##### Information supplied

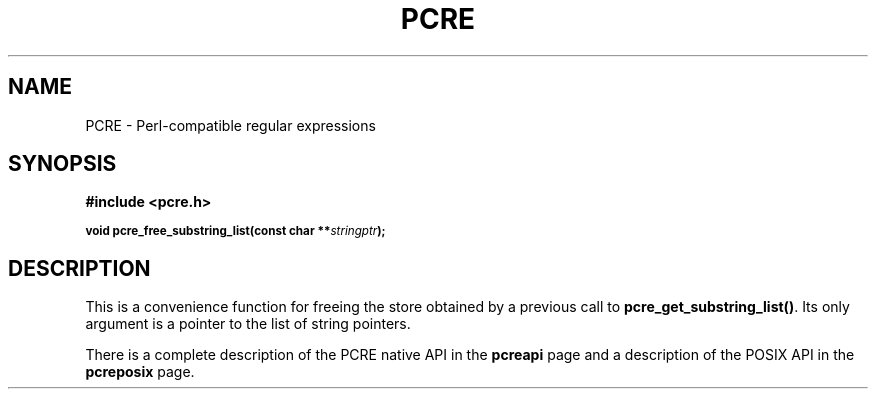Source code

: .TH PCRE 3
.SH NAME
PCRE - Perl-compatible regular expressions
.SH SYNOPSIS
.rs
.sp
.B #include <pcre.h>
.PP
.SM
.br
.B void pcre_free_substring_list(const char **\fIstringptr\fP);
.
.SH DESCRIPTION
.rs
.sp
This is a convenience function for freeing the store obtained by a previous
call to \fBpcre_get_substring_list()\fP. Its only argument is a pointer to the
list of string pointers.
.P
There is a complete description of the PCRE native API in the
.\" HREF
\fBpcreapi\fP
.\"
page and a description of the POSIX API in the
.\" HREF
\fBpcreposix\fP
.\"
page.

##########
##### Information supplied

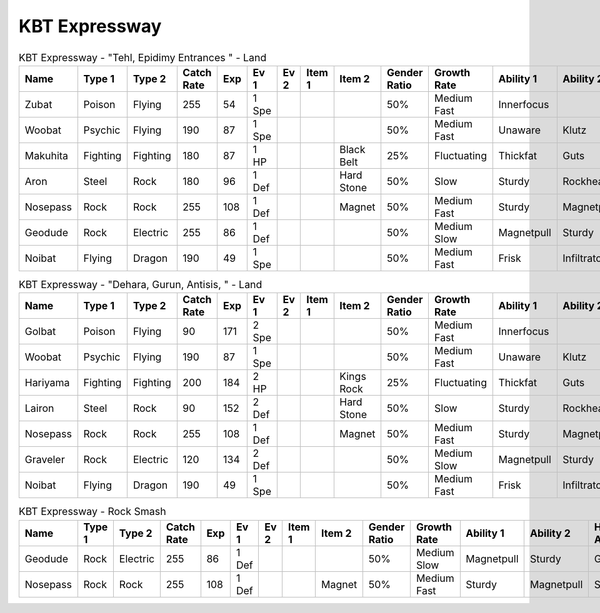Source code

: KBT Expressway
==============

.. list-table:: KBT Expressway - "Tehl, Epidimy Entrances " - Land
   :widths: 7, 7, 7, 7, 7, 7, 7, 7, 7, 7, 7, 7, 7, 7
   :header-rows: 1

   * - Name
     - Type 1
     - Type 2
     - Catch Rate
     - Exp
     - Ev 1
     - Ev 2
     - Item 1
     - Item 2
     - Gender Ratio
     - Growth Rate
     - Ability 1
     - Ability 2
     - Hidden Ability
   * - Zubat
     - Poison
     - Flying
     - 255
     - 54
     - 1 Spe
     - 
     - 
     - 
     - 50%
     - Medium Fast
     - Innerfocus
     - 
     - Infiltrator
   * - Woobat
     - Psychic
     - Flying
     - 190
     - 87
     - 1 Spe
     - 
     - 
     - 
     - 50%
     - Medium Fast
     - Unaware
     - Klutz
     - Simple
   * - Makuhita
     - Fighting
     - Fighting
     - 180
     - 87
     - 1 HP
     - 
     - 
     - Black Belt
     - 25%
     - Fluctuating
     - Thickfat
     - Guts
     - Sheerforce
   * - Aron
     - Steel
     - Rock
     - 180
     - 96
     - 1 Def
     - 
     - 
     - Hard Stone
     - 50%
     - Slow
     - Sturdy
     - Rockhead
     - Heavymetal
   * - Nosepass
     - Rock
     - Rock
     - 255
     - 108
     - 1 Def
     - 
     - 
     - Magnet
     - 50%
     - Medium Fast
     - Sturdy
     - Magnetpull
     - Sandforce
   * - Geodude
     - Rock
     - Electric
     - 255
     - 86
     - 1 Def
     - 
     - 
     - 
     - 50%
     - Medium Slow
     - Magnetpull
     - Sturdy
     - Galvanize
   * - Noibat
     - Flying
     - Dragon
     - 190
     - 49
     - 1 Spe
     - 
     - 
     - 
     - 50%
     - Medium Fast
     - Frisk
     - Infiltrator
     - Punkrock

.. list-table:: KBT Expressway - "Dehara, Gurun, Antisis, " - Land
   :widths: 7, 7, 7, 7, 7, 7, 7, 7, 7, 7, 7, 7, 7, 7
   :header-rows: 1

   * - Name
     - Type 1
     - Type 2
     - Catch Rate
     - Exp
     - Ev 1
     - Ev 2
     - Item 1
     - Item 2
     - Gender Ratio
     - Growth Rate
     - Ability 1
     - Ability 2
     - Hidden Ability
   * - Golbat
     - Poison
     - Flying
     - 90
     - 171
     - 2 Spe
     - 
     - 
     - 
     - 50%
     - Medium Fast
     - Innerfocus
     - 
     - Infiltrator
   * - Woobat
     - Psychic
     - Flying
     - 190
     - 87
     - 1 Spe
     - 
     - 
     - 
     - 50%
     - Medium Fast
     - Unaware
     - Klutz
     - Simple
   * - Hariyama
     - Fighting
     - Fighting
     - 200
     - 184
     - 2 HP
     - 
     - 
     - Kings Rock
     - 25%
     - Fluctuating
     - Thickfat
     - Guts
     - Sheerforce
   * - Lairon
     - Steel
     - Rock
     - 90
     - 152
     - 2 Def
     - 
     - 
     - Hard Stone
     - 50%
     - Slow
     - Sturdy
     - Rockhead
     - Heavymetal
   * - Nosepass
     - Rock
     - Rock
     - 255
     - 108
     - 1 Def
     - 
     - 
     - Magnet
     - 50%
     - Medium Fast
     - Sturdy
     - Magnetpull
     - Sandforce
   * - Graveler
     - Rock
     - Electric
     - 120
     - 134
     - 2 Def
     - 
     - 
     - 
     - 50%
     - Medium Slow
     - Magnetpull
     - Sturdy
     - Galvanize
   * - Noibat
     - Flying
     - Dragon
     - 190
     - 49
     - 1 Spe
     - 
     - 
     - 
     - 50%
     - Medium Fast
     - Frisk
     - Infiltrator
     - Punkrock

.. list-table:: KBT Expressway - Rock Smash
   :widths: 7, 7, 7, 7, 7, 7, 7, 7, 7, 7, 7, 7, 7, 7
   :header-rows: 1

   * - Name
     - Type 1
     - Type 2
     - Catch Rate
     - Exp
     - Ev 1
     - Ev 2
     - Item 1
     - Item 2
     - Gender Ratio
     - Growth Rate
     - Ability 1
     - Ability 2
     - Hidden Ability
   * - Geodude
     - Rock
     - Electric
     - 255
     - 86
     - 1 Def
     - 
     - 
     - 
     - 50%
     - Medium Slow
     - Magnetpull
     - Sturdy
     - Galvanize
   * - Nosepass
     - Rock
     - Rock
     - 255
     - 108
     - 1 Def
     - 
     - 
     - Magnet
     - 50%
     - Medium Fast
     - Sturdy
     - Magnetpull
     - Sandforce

##########

Work item
In the records above, find each line with the word "table" and copy it.

Final answer
.. list-table:: KBT Expressway - "Tehl, Epidimy Entrances " - Land
.. list-table:: KBT Expressway - "Dehara, Gurun, Antisis, " - Land
.. list-table:: KBT Expressway - Rock Smash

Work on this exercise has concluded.